START MATERIAL TO PROCESS

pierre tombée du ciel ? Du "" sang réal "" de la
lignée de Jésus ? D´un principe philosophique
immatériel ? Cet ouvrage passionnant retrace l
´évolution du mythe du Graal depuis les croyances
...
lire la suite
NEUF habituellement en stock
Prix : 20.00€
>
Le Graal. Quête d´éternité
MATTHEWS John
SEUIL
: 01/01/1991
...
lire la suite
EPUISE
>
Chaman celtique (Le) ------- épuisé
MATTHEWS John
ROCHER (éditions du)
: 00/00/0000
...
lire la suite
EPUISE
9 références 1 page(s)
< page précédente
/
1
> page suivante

END MATERIAL TO PROCESS

WHAT IS NEEDED:
Would you copy out every line in the records that includes the string "Graal"?

SOLUTION TO THIS PROBLEM:
´évolution du mythe du Graal depuis les croyances
Le Graal. Quête d´éternité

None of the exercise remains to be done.